3.Data abstraction Layers – suggested topics: Data independence, data definition, data manipulation languages Relational data models, functional dependency theory and normalization, External, conceptual and internal schema of data. 4.Data warehousing and how it is done – suggested topics: Data warehouse features, OLTP VS OLAP, data mart vs data warehousing, generic data warehouse architecture. 5.Data mining – suggested topics: How new knowledge is discovered , algorithms used for modelling, classification, clustering prediction, sequence analysis and association analysis. 6. Big Data - As part of this report she would like you to explain the role and benefits of your Big Data dept prior to a restructure – suggested topics: The nature of Knowledge Management, Knowledge capturing and modelling AI, Natural language processing, Business performance Management, KPI's, Dashboards, and emerging Trends. 7: Data Visualisation: Use a D.V. tool (eg Data Studio, Power BI, Tableau) to create a visualisation to back up your research for at least 3 of the above subjects relating to your company.

Assessment criteria

Topic Weighting Outline of Data Analytics

5%

Data Collection & Storage types

15%

Data Abstraction Layers

15%

Data Warehousing explained

10%

Data Mining

10%

Roles & Benefits of Big Data and Knowledge Mgmt.

15%

Data Visualisations for 3 topics (min 3).

10%

Trends & Recommendations 20%

Learning Outcomes Assessed: L01, 02, 05 Overview: Strong reports will utilize both theory and best practice guidelines to explain all the aspects of data, using multiple sources.

Submission & Assessment: Submission Criteria – The Report should be uploaded to Moodle (Word or Google Docs with word count included) by Friday 02/08/19 6pm. Assessment Criteria Report:

General Assessment Submission Requirements for Students:

1. Online assignments must be submitted no later than the stated deadline.

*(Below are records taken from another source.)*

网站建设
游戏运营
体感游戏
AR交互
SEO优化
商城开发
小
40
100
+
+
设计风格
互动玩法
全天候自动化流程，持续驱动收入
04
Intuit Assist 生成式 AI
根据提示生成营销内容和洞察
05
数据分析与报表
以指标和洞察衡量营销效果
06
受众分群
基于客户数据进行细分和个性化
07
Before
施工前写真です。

2. All relevant provisions of the Assessment Regulations must be complied with. Students are required to refer to the assessment regulations in their Student Guides and on the DBS Quality Assurance Handbook Guide.

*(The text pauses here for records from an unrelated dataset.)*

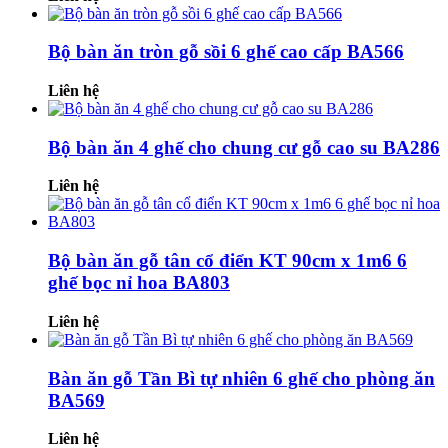
Bộ bàn ăn tròn gỗ sồi 6 ghế cao cấp BA566
Liên hệ
Bộ bàn ăn 4 ghế cho chung cư gỗ cao su BA286
Liên hệ
Bộ bàn ăn gỗ tân cổ điển KT 90cm x 1m6 6
ghế bọc nỉ hoa BA803
Liên hệ
Bàn ăn gỗ Tần Bì tự nhiên 6 ghế cho phòng ăn
BA569
Liên hệ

3. Extensions to assignment submission deadlines will not be granted, other

than in exceptional circumstances. To apply for an extension please contact the course administrator.

4. Students are required to retain a copy of each assignment submitted.

5. Assignments that exceed the word count will be penalised.

6. Dublin Business School penalises students who engage in academic

impropriety (i.e. plagiarism, collusion and/or copying). Please refer to the referencing guidelines on Moodle for information on correct referencing.

Late Submission

• Assignments submitted after the deadline published in the assessment specification, including any extension, are deemed to be ‘late’ and are penalized as follows:

• Where an assignment is submitted between 1 and 14 days late, 2 marks per day are deducted.

• Where an assignment is more than 14 days late, it is annotated at the discretion of the lecturer, but no marks can be awarded.